MY colleagues and I were 18 years old in that hot August of 1947.

We arrived in summer dresses, soon replaced by white uniforms, with black shoes and stockings, topped off with starched caps.

During the preliminary training we learned how to give bed baths, enemas, injections and sit patients on bed pans - all with the help of a floppy, worn dummy. We bandaged each other into spirals, reverse spirals and figures of eight and learned how to cope with anyone haemorrhaging to death. We wrote essays and drew diagrams and at the end of nine weeks we were fully-fledged probationary nurses.

The young patients were suffering from tuberculosis, arthritis, burns that needed skin grafts and so on. They stayed at St Cuthbert's for months at a time and when well enough went to the hospital school next door.

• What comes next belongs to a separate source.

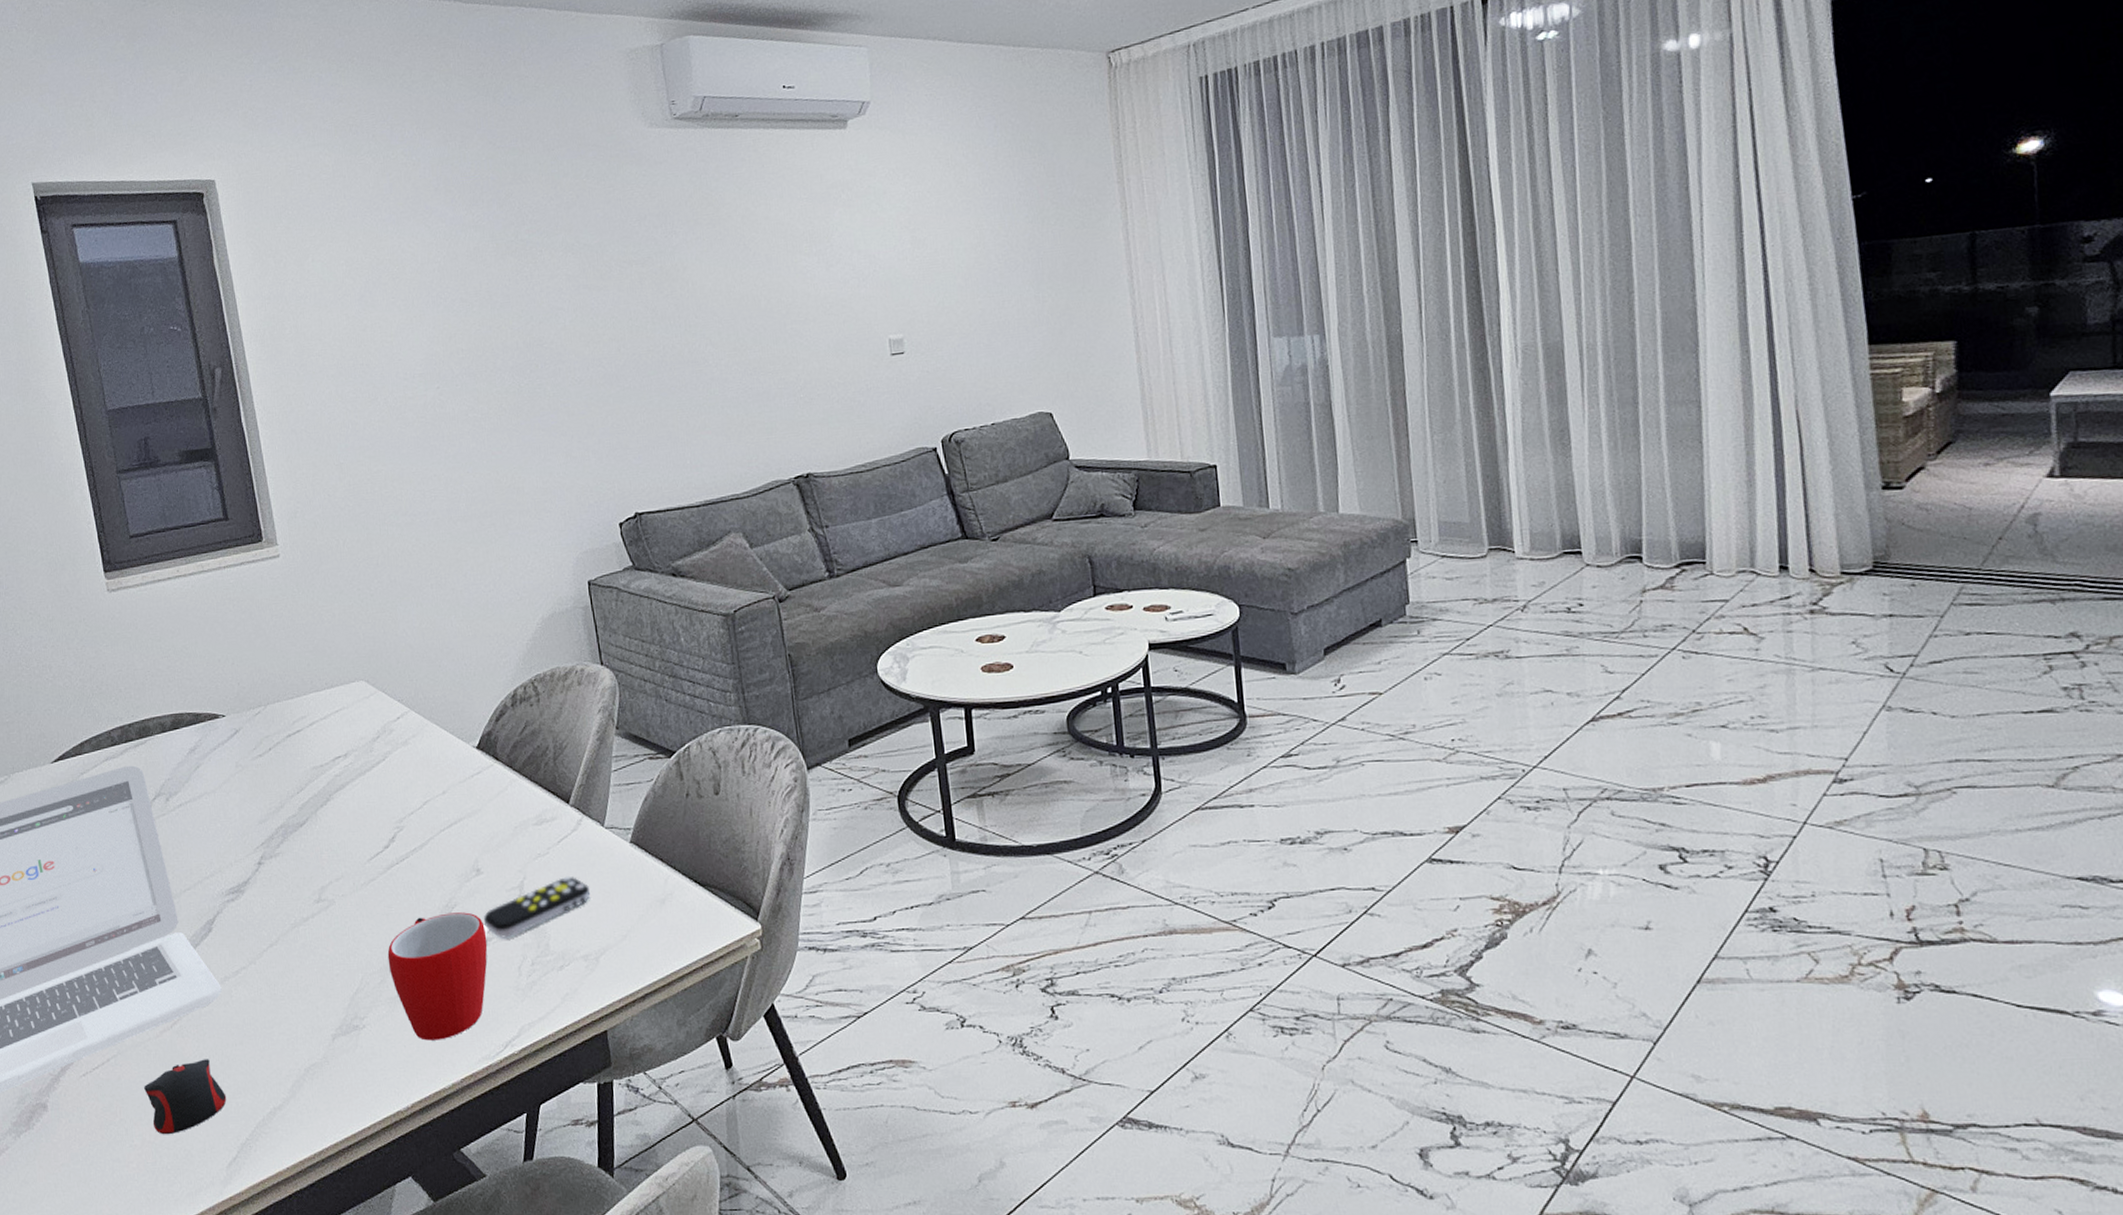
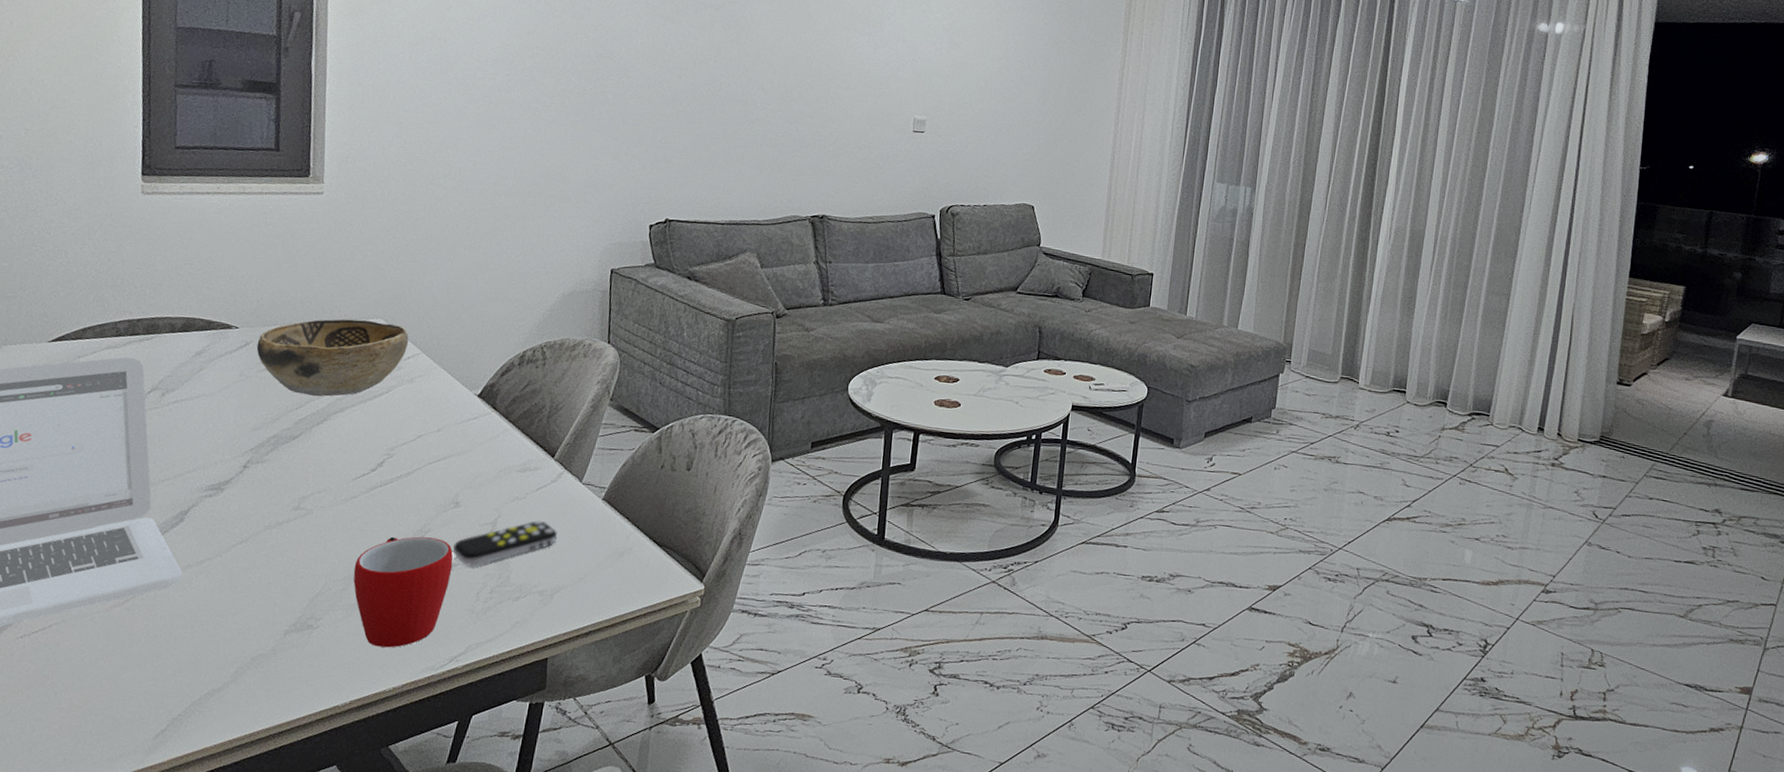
computer mouse: present [143,1059,227,1135] -> none [81,637,167,703]
decorative bowl: none [246,684,395,777] -> present [256,319,409,397]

For the night nurse it was a long, lonely vigil as the wind whistled through the windows of the open-air ward where children with weak chests slept.

It was unnerving when curious strangers prowled around and peered through the shutters, but even more unnerving when one night one actually got in.

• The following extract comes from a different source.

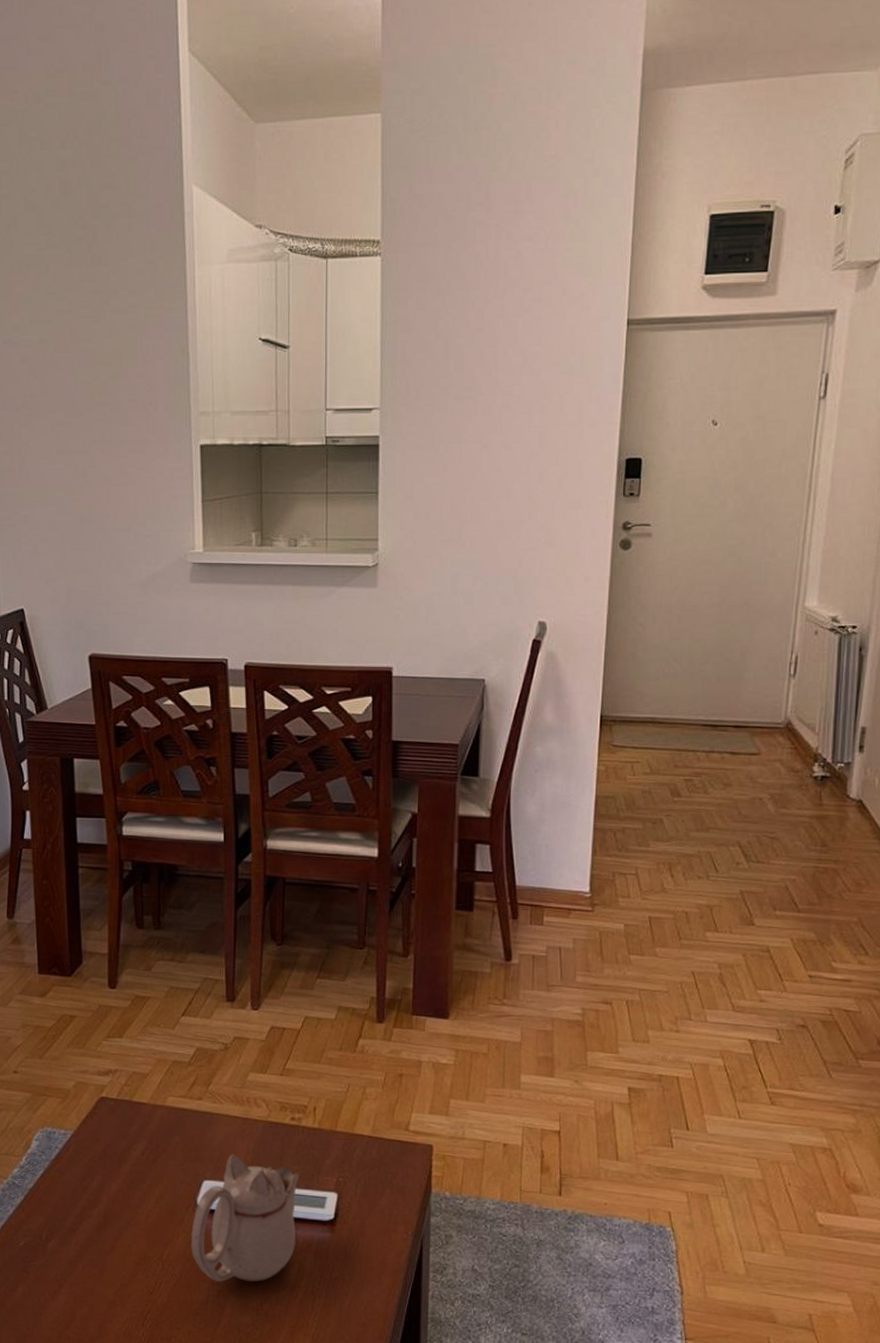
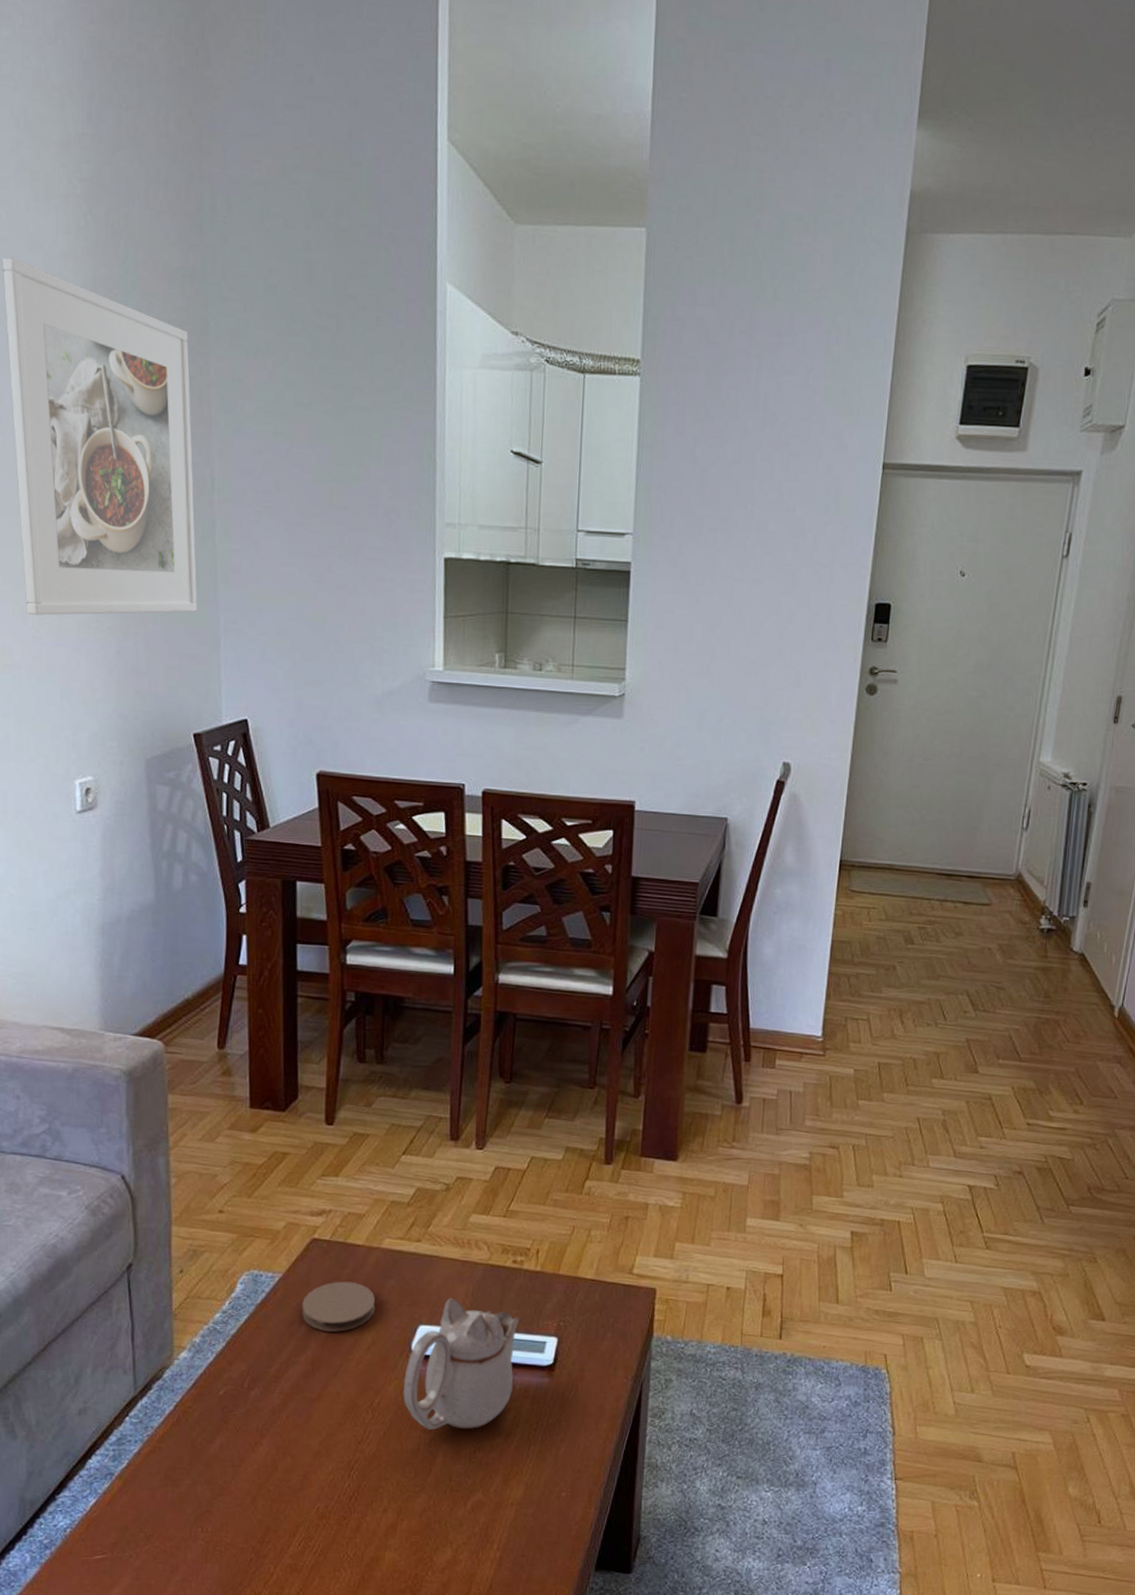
coaster: none [92,1138,162,1187] -> present [301,1281,376,1333]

On that night a little boy from the open-air ward climbed out of his cot and sat on my knee. I put him back to bed and tucked him in but within minutes he was out again demanding to be cuddled.

"What's the matter with you tonight?" I enquired, non-plussed by his behaviour.

"I'm frickened," he admitted.

"Why are you afraid?" I asked.

"Cos there's a man under my bed and I want him to go away."

I had to do something.

I placed the child on my chair, wrapped him in my cloak and walked into the open-air ward. I looked straight under the cot and sure enough a soldier was crouched there.

"Out!" I commanded.

He struggled from under the cot, jumped through the open window and headed off up the Worcester Road.

What had he got in mind? Perhaps he had just come in out of the cold.

We often talk about our hospital days and think fondly of St Cuthbert's and the children there.

Many of them were only a few years younger than us but we wonder if they remember their days playing in the garden with the young nurses and splashing in the pool.

I hope they grew up to overcome the problems of their early years and look back with pleasant memories of their spell at Malvern.